Roboski’yi anlatan ‘Bîra Mı’têtın / Hatırlıyorum’ belgeseli Ankara Film Festivali’nden çıkarıldı!

Roboski’yi anlatan ‘Bîra Mı’têtın / Hatırlıyorum’ belgeseli Ankara Film Festivali’nden çıkarıldı!

28 Aralık 2011’de 34 sivilin hayatını kaybettiği Roboski katliamı ve sınırdaki kaçakçılık faaliyetlerini anlatan belgesel filmi Hatırlıyorum (Bîra Mı’têtın) 27. Ankara Uluslararası Film Festivali  programından çıkarıldı. Filmin yönetmeni Selim Yıldız, ulusal belgesel kategorisinde yarışmaya alınan filmin ön elemeyi geçtiğini ve gösterim gününün belli olmasına rağmen son anda festival programından çıkarıldığını söyledi.

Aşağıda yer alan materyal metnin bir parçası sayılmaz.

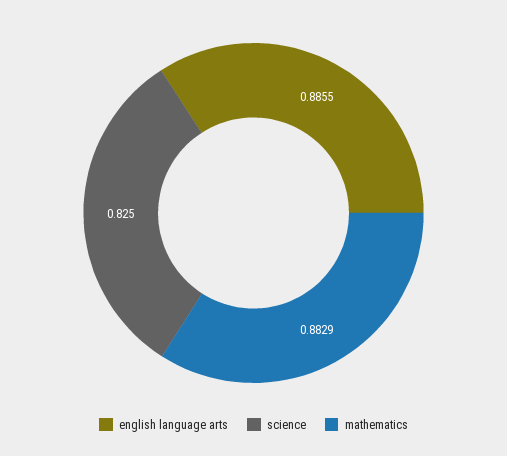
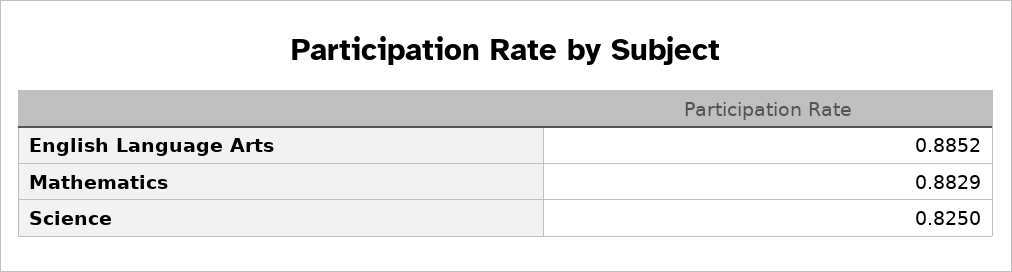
english language arts: 0.8855 -> 0.8852

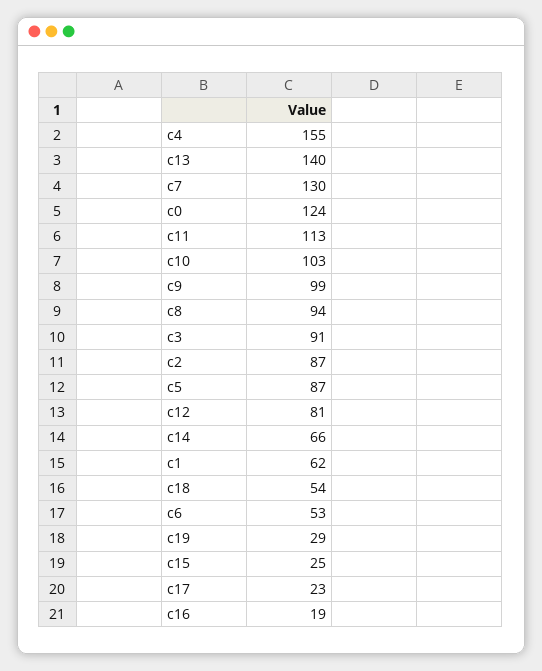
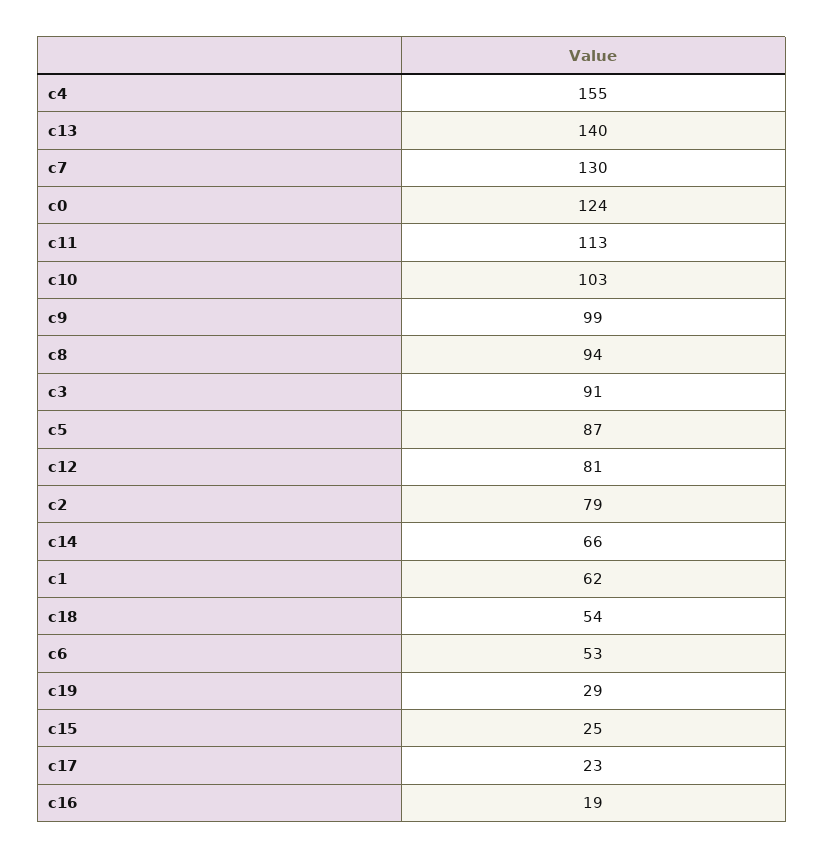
c2: 87 -> 79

Bu yıl 28 Nisan – 8 Mayıs tarihleri arasında gerçekleşecek olan 27. Ankara Uluslararası Film Festivali’ne gönderilen Hatırlıyorum (Bîra Mı’têtın) ilk elemeyi geçerek ulusal belgesel kategorisinde yarışmaya alındı.  Bakanlıktan kayıt –tescil belgesi almayı kabul etmedikleri için festival yönetimi tarafından belgeselin programdan çıkarıldığını söyleyen Yıldız, “İstanbul Film Festivali’nin Bakur filmine uyguladığı sansürü bize de uyguluyorlar. Oysa ticari olmayan gösterimler için kayıt-tescil belgesini alma zorunluluğumuz yok” dedi.

 

“Filmin programdan çıkarılması yarışmanın meşruluğunu ortadan kaldırıyor”

 

“Belgeselin programdan çıkarılması demek, söz konusu yarışmanın meşruluğunu da ortadan kaldırıyor” diyen Yıldız, sözlerini şöyle sürdürdü:

“Kayıt tescil belgesi zorunluluğu pek çok filmin başvuru yapmasının önünü kestiğinden bir değerlendirme için gerekli olan asgari eşitlik koşulları daha baştan sağlanamıyor.”

 

Hatırlıyorum’un (Bîra Mı’têtın)  hikâyesi:  

 

Roboskîliler, üç nesilden bu yana ekonomik faaliyetlerinin büyük bir kısmını kaçak yollarla idame ediyor. Sınırların çizildiği yaklaşık 100 yıllık süreçte hep ölümler meydana gelmiş. En son 28 Aralık 2011 yılında TSK uçakları tarafından sınır ticareti yaptıkları sınır hattında 19'u çocuk, 34 kişi katledildi. Son 62 yıllık sınır ticaretine tanıklık eden Ahmet Encü, “Her şeyi ‘Hatırlıyorum’’ diyor.

2011 yılındaki katliamda 16 yaşındaki abisini kaybeden 14 yaşındaki Sinan, eve bakma sorumluluğunu üstlenmiş. Sinan’ı telaşla hüzünle, korku ile bekleyip yaşayan Sinan’ın annesi, yani Hayyam’ın bütün isteği oğlunu kaybetmemek.